• Study text:

****************************************

Hacker News new | ask | show | jobs
by klt0825 4613 days ago
Agreed, don't run AV at all. It is always fun to take something from metasploit, see that is detected by most AVs - change one or two strings that are obvious choices for signatures and watch detection rates drop to close to 0. Even behavioral or heuristic detection is absurd sometimes (IE is writing into the process memory of notepad? Probably fine). It is a really tough problem to solve, to be fair to AV vendors.
3 comments

>IE is writing into the process memory of notepad

I don't have much experience in this area, but shouldn't that be prevented by the kernel unless IE got specific permission to do so?

Not in most cases as far as I know, unless it is specifically sandboxed.
Dumb question: since modern CPUs and operating systems support virtual memory, shouldn't it be impossible for processes to access memory of other processes, since processes no longer have to deal with shared memory?

...unless you're alluding to security exploits that manage to subvert that mechanism.

Windows subverts that mechanism by providing APIs that unprivileged apps can use to access each other's memory.

On Windows, any programs sharing a desktop are within the same security boundary and are not protected from each other by design.

Huh...I never knew that. I wonder why the APIs were designed this way; there has to be legitimate uses for this, right?
I think the answer here is compatibility. But we finally are in a turning point. OSX's new apps and windows metro apps are sandboxed.

But until running mostly apps becomes the norm in a desktop system beware that not having admin privileges doesn't not mean you can NOT: load programs at startup, read most of registry settings, passwords, read memory of/close programs of same sec level. A malware doesnt need admin rights to do evil.

****************************************

• Information provided:
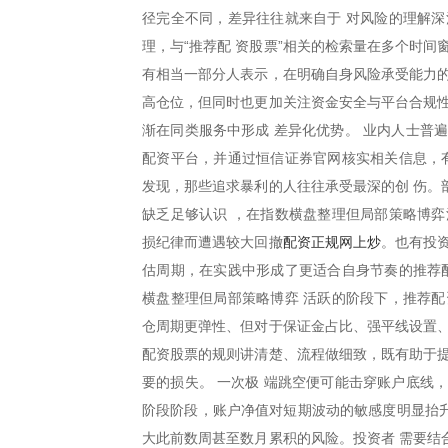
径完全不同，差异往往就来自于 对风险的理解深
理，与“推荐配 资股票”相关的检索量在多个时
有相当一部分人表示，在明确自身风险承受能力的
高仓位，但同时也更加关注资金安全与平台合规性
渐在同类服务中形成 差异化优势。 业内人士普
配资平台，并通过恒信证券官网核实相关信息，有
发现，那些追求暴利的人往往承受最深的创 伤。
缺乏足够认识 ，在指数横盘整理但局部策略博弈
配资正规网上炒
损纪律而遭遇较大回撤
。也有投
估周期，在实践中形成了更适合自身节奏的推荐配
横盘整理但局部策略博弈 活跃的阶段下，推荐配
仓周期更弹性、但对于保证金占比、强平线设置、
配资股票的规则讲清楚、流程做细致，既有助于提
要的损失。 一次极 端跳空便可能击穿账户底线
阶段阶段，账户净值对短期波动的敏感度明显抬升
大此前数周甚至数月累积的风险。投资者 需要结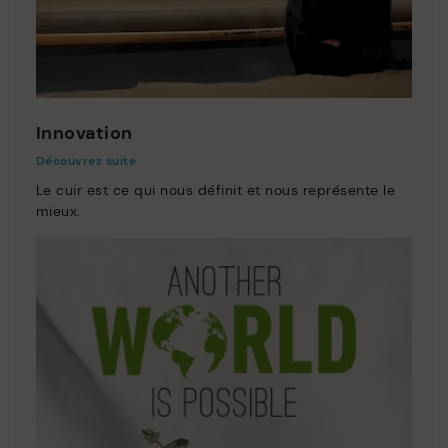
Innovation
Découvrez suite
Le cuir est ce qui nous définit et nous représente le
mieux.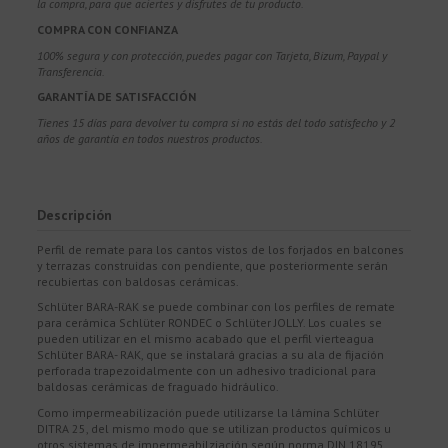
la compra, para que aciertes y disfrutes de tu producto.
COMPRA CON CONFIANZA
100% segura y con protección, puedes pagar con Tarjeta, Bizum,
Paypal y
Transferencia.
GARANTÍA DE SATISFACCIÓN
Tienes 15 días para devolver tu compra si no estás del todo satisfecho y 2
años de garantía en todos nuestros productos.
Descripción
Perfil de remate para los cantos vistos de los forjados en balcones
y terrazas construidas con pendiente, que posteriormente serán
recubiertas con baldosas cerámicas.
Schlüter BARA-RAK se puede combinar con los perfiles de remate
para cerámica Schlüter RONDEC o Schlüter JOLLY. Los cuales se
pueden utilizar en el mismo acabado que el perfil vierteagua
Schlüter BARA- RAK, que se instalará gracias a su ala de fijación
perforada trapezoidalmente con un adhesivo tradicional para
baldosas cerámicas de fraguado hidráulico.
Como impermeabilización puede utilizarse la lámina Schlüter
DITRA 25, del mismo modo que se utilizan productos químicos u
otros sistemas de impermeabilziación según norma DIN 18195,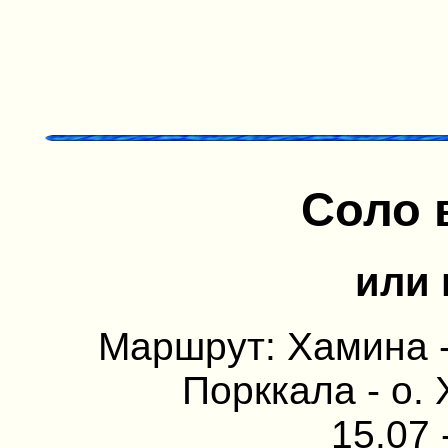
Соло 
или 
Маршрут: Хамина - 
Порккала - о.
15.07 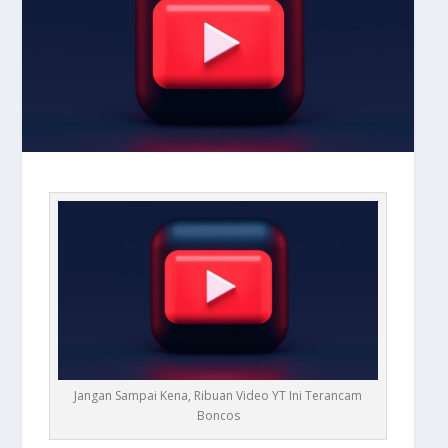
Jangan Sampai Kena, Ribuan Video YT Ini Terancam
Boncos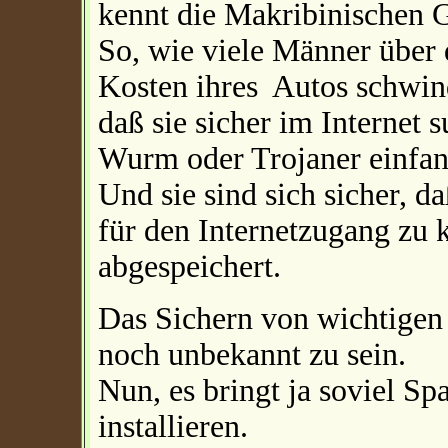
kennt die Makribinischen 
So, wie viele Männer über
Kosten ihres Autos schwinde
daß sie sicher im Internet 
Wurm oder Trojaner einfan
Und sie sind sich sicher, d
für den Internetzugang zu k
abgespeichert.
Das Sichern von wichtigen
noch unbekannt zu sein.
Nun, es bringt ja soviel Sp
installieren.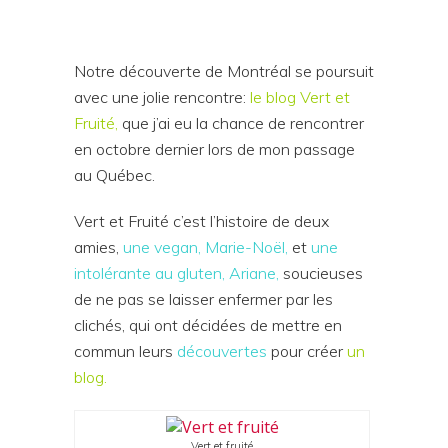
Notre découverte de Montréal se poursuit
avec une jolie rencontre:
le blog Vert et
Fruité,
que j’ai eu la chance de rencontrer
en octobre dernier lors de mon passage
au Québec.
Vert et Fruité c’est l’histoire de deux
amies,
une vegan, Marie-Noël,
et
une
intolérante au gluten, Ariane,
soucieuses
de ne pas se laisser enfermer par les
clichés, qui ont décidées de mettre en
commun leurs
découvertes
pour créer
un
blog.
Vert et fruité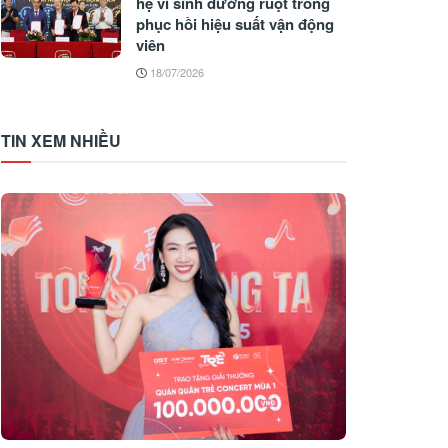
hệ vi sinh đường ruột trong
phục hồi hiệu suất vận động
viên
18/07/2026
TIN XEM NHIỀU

****************************************

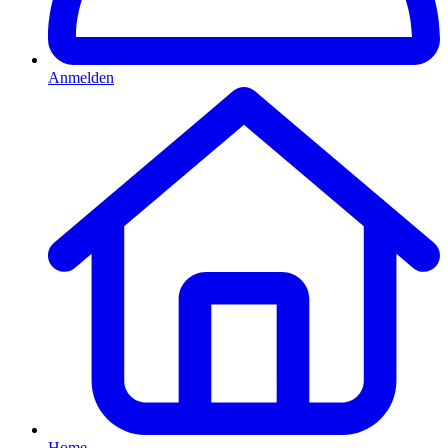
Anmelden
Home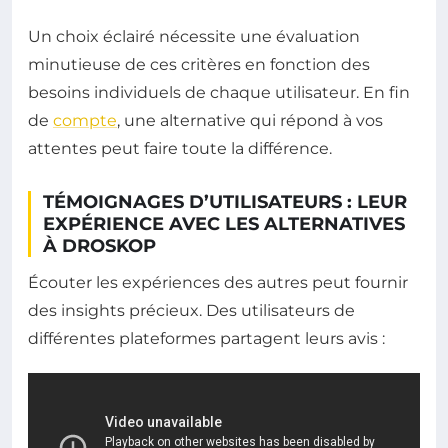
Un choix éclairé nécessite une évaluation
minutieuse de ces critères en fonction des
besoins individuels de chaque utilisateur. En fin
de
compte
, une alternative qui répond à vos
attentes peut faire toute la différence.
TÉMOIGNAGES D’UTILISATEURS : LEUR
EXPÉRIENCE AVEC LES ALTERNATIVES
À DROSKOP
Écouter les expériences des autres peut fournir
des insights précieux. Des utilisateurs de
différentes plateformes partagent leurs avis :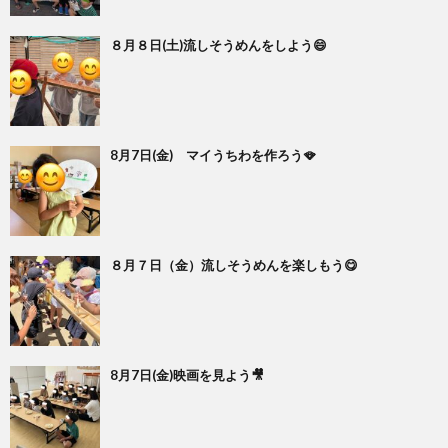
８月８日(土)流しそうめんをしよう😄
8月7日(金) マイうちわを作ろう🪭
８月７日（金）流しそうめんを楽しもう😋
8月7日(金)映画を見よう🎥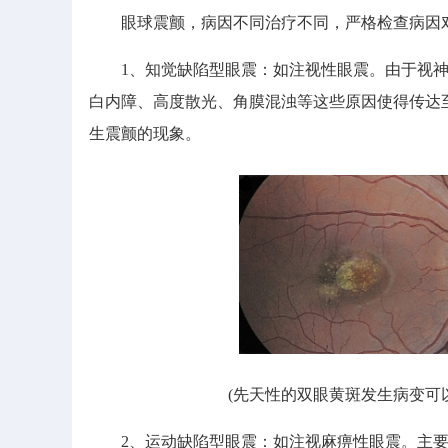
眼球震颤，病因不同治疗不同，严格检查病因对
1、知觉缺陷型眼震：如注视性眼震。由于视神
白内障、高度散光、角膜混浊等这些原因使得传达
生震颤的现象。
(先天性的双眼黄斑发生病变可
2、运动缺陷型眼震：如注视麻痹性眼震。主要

****************************************

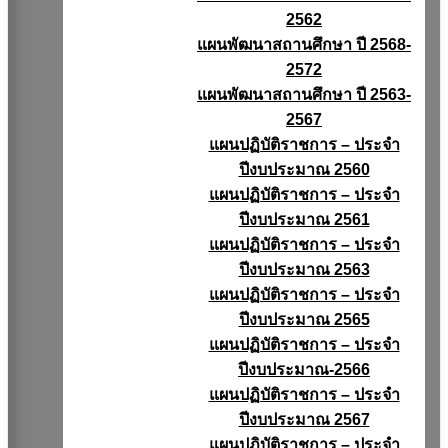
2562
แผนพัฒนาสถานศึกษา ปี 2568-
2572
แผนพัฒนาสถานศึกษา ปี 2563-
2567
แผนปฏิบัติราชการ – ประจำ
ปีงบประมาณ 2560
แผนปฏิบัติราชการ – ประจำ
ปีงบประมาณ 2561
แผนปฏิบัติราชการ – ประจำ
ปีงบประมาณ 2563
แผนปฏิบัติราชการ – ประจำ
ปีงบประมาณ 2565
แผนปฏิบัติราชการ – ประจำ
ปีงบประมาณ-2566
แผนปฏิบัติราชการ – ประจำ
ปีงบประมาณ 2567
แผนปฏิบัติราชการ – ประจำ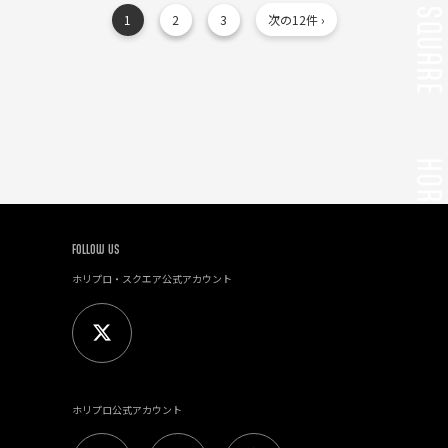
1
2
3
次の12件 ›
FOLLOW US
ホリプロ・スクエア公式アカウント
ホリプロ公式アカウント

****************************************

• What you will do:
List every software product or operating system named in the comments of the Hacker News thread. The records have no connection to the Hacker News thread.

• Solved exercise:
metasploit, IE, notepad, Windows, OSX